J'acquiesçai avant de débuter mon récit. Je commençai par lui expliquer mon état d'esprit ce matin-là, de ma détresse d'être dans le flou. J'étais prête à tout pour avoir une réponse. Puis, je partis jusqu'à cette incarnation d'une vie passée très éloignée d'aujourd'hui. Malheureusement pour lui, il n'y avait pas beaucoup de souvenirs instructifs au départ des souvenirs. À part mon entraînement, aucun autre souvenir n'avait persisté à mon réveil. Et j'avais préféré ne pas trop m'attarder sur les chasseurs de daïmons, ni sur la noyade. Mais je lui contais que j'avais vu ma première rencontre avec Jeb, avant même d'être immortelle. Cette partie de mon voyage dans un passé si lointain était celle que j'avais le plus de facilité à me souvenir. La suite se perdait dans des souvenirs vagues, sans images. Je savais par contre que nous avions fait le voyage ensemble avant d'atteindre notre objectif.
Nicolaï ne dit rien à la fin de mon récit, se grattant distraitement sa barbe de quelques jours. Je l'observais attentivement, pressentant qu'il allait me dire quelque chose. Et j'eus raison lorsqu'il se tourna vers moi.
- Je dois admettre que tu m'impressionnes, Keyah. Tu as réussi ce que beaucoup de personnes ne parviennent pas à faire au bout de nombreuses années de pratique.
- Ah... Et de quoi il s'agit?
Nicolaï détourna son regard, paraissant chercher ses mots. Puis, il m'expliqua:
- Tu as fait un voyage éthérique. Ça ressemble à un voyage astral, mais dans l'Éther, tu es protégée. Certains l'appellent également « annales akashiques», car on peut y trouver toutes les réponses que nous cherchons.

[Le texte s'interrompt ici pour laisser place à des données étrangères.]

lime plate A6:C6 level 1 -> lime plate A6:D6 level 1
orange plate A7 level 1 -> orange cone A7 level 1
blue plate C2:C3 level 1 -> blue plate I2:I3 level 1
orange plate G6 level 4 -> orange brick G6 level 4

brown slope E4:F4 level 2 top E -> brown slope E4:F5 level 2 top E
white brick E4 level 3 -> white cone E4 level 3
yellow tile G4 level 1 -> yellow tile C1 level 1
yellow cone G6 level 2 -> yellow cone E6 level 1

Je le regardais, abasourdie par ce qu'il me disait. Il poursuivit son explication en la comparant à une grande bibliothèque où toutes les informations y étaient stockées. Dans cet endroit, des entités très évoluées nous accompagnaient pour nous fournir la réponse à nos questions. Le hic, c'est qu'il fallait découvrir, car c'était toujours des réponses abstraites.
Et que c'était très rare d'y accéder, surtout aussi facilement dans mon cas.

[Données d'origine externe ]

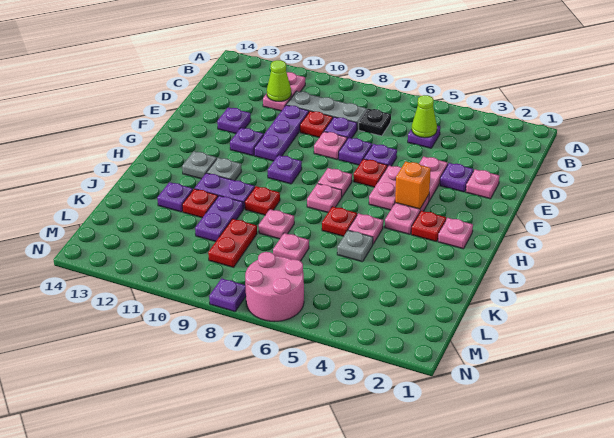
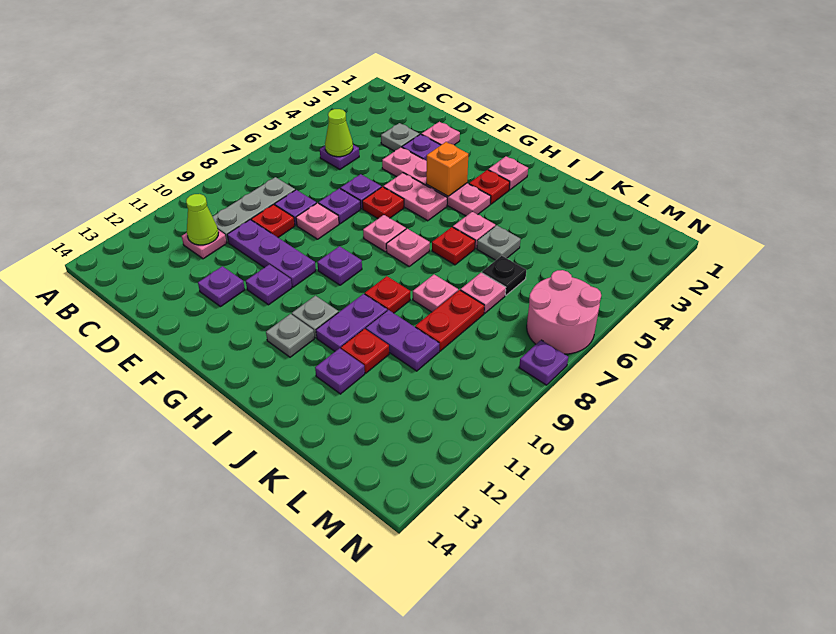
pink plate B11:C11 level 1 -> pink plate C11 level 1
black plate C7 level 1 -> black plate K6 level 1
none -> grey plate D3 level 1
red plate K9:L9 level 1 -> red plate K8:K9 level 1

- Mais en même temps, je ne suis guère surpris: tu as eu de nombreuses incarnations en tant qu'élèves d'école du mystère. D'après ce que tu m'as déjà dit, tu as déjà été une animal Divin au service de Hathor.
Incrédule, je ne sus quoi répondre en découvrant une nouvelle pièce du puzzle qu'était devenu mon identité. Me refermant dans ma bulle, je ne remarquais pas que Nico avait quitté sa place à ma gauche. Ni que la porte s'ouvrait sur un invité.
Non, j'étais plongé dans ces souvenirs d'un Jeb que je ne connaissais pas, différent de celui d'aujourd'hui. Quelqu'un qui semblait... si triste. Honteux. Avec mon recul, je voyais qu'il avait dû «trahir» les siens pour suivre Aifé. Lui, comme moi, avait entendu cet appel. Et les siens l'avaient rejeté, traité comme un hérétique.
Oui, son regard avait été celui d'un homme déchiré.
Une main se posa sur mon épaule, me faisant lever brusquement la tête. Et je retrouvais son regard, à la fois si pareil et différent. D'un coup, le temps semblait s'étirer tandis que mon esprit me ramena une semaine plus tôt. Je me rappelais de la sensation des larmes qui coulaient sur mes joues, sans vraiment en connaître l'origine. Puis, ce fut le film de ce voyage dans le passé. Ces nombreux souvenirs se superposaient par-dessus ma perception actuelle de ce jeune homme.
J'étais vraiment contente qu'il soit revenu, à l'instar de ce que ce vide que j'avais ressenti quand il était sorti de cette même habitation. J'étais encore plus heureuse, car j'entrevoyais ce rival de longue date et compagnon.
Or, ce qui me choqua le plus fut la réaction de Jeb : ses pupilles se dilatèrent brusquement. Dans un état second, mes yeux demeuraient vissés sur les siens. Une partie de moi le trouva si mignon, alors qu'une autre voyait de la... peur? Non, c'était comme s'il voyait une illusion, une chimère. Quelque chose qui lui semblait impossible.
Je finis par lui sourire en lui disant spontanément:
- Coucou, p'tit loup.
Et mon p'tit loup se figea.
Je venais de me souvenir du surnom que je lui avais donné, il y a de cela quelques milliers d'années.